+++ SUPPLIED MATERIAL +++

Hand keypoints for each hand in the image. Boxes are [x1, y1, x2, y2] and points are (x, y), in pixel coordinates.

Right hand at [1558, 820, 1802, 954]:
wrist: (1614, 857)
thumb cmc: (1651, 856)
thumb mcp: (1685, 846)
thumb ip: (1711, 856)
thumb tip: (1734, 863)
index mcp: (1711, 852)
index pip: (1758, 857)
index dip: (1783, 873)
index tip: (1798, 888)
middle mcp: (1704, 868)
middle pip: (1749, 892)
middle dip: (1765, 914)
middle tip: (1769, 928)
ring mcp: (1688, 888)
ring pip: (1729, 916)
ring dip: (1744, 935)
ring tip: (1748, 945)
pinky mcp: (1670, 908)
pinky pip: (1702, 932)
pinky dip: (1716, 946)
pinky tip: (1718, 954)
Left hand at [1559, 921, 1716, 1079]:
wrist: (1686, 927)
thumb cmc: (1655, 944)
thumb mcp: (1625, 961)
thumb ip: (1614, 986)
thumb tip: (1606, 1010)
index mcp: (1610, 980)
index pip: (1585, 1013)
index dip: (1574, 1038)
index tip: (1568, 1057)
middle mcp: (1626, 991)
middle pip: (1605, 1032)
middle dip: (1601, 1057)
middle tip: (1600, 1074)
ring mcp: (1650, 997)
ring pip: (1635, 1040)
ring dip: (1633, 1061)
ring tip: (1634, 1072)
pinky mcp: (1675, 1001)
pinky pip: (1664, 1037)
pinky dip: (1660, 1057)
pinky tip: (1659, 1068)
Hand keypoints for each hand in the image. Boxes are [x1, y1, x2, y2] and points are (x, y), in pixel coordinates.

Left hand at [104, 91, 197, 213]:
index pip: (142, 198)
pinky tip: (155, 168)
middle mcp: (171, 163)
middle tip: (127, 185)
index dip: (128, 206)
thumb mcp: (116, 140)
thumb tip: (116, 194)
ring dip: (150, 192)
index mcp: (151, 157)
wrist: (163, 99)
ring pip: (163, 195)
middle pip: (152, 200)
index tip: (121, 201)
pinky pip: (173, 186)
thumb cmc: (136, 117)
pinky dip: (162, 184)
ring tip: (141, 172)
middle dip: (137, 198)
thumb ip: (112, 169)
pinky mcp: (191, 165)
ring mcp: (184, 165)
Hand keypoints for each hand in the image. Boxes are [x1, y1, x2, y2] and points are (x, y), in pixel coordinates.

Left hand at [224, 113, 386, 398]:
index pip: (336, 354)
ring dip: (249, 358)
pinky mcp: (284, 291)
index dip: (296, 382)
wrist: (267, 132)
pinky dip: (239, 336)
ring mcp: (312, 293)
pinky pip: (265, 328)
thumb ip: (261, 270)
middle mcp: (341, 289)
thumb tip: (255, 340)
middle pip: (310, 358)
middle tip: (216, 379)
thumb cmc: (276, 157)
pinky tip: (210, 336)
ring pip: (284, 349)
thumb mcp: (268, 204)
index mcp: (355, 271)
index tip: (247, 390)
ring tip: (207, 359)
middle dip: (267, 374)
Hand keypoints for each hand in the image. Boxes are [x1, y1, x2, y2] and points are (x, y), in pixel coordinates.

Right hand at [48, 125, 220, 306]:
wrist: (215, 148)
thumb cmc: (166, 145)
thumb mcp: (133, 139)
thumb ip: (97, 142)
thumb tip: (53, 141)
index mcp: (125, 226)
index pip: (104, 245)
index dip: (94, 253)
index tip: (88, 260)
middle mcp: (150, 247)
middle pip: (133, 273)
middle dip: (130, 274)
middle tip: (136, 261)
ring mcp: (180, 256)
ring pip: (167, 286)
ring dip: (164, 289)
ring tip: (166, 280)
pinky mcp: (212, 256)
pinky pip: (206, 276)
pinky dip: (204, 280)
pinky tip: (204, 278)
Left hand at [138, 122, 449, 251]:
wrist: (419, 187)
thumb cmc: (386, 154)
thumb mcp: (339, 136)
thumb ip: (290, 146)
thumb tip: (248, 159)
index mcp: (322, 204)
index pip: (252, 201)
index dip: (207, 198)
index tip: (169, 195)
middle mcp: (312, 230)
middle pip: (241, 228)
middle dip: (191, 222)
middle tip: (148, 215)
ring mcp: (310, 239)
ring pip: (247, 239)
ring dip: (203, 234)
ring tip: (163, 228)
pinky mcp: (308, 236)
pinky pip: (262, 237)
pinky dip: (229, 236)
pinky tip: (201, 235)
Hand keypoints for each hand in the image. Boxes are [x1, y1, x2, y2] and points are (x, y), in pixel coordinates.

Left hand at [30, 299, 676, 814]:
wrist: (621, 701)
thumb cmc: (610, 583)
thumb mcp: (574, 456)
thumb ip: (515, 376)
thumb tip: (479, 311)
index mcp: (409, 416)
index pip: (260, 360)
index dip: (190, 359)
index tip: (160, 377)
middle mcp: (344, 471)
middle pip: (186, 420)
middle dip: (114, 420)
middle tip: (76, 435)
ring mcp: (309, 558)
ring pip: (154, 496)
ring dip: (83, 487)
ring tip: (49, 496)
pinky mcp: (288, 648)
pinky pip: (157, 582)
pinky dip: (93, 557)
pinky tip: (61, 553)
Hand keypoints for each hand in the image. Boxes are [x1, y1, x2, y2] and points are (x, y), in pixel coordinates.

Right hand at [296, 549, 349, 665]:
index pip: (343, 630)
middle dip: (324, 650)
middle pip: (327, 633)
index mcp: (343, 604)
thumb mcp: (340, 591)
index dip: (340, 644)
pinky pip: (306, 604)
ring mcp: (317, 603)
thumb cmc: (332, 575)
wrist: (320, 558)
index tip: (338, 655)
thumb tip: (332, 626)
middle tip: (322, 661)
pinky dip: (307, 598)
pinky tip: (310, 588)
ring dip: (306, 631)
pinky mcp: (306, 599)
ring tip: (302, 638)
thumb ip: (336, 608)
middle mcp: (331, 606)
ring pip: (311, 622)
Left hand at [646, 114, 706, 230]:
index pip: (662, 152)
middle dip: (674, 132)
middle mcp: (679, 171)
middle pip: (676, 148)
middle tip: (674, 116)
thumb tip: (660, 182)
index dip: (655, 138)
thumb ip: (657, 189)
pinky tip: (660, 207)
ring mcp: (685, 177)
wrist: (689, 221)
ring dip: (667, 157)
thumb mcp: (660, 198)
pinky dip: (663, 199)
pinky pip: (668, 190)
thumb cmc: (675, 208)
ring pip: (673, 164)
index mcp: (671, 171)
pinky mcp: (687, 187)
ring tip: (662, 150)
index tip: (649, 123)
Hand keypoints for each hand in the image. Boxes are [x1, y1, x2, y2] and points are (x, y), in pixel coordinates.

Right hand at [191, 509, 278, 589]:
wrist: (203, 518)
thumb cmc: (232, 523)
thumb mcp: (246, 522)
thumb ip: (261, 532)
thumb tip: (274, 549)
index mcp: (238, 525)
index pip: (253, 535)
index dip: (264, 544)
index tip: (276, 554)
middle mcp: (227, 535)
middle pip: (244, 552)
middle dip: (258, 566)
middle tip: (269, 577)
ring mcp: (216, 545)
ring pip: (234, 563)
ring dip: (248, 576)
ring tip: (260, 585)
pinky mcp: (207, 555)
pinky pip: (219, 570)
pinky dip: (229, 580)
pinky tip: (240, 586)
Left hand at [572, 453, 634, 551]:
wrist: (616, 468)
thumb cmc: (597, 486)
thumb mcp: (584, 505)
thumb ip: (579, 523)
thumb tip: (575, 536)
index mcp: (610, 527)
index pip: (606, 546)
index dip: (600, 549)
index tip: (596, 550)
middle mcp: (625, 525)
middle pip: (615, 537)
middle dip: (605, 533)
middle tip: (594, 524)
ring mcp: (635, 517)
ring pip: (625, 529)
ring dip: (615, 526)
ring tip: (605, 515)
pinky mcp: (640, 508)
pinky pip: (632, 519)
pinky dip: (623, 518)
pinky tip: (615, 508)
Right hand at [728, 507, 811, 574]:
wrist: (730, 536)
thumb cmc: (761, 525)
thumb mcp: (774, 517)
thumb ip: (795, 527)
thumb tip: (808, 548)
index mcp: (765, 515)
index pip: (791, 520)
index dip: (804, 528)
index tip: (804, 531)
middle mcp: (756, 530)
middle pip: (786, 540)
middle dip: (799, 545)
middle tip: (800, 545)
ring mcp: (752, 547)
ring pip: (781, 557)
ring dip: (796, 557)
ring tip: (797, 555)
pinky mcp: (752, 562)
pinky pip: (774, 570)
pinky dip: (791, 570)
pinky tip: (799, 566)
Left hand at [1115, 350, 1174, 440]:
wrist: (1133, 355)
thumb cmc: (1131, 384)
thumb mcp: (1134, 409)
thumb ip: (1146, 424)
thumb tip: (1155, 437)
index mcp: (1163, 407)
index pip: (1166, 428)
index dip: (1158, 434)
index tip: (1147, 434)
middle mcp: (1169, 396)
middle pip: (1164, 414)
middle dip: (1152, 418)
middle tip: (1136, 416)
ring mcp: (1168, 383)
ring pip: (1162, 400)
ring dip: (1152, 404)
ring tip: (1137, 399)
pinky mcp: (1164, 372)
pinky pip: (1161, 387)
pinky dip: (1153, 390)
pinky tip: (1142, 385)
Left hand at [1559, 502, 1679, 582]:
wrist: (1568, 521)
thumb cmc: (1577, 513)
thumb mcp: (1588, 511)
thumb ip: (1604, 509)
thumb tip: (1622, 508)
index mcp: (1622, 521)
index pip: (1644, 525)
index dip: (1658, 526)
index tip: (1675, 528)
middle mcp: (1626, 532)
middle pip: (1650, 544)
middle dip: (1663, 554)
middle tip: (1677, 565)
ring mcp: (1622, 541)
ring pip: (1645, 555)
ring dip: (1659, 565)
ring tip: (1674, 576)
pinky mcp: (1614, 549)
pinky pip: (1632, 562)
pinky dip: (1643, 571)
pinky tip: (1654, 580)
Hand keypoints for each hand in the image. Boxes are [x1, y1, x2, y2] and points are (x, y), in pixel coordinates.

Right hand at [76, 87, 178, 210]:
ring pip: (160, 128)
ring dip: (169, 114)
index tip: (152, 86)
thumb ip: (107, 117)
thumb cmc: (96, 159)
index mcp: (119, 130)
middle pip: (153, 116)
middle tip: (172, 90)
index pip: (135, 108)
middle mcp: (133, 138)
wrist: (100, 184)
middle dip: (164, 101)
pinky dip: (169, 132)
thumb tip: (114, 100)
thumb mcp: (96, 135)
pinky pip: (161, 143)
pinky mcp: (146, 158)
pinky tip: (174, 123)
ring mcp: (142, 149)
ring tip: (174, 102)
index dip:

+++

TASK DIRECTIONS
Within the material above, output exactly the lines from the one with "pinky dip: (239, 336)" through the one with "thumb mcp: (339, 136)", end lines included, and nothing besides.

WRITTEN SOLUTION
pinky dip: (239, 336)
ring mcp: (312, 293)
pinky pip: (265, 328)
thumb ip: (261, 270)
middle mcp: (341, 289)
thumb tip: (255, 340)
middle pip: (310, 358)
middle tip: (216, 379)
thumb cmc: (276, 157)
pinky tip: (210, 336)
ring pip: (284, 349)
thumb mcp: (268, 204)
index mcp: (355, 271)
index tip: (247, 390)
ring tip: (207, 359)
middle dip: (267, 374)
Hand keypoints for each hand in the image. Boxes are [x1, y1, x2, y2] and points are (x, y), in pixel coordinates.

Right hand at [48, 125, 220, 306]:
wrist: (215, 148)
thumb cmc: (166, 145)
thumb mcp: (133, 139)
thumb ip: (97, 142)
thumb tip: (53, 141)
index mcp: (125, 226)
index pip: (104, 245)
index dip: (94, 253)
index tip: (88, 260)
middle mcp: (150, 247)
middle pip: (133, 273)
middle dip: (130, 274)
middle tip: (136, 261)
ring mcp: (180, 256)
ring pip: (167, 286)
ring dip: (164, 289)
ring tip: (166, 280)
pinky mcp: (212, 256)
pinky pip: (206, 276)
pinky dip: (204, 280)
pinky tip: (204, 278)
Left hand at [138, 122, 449, 251]:
wrist: (419, 187)
thumb cmc: (386, 154)
thumb mcp: (339, 136)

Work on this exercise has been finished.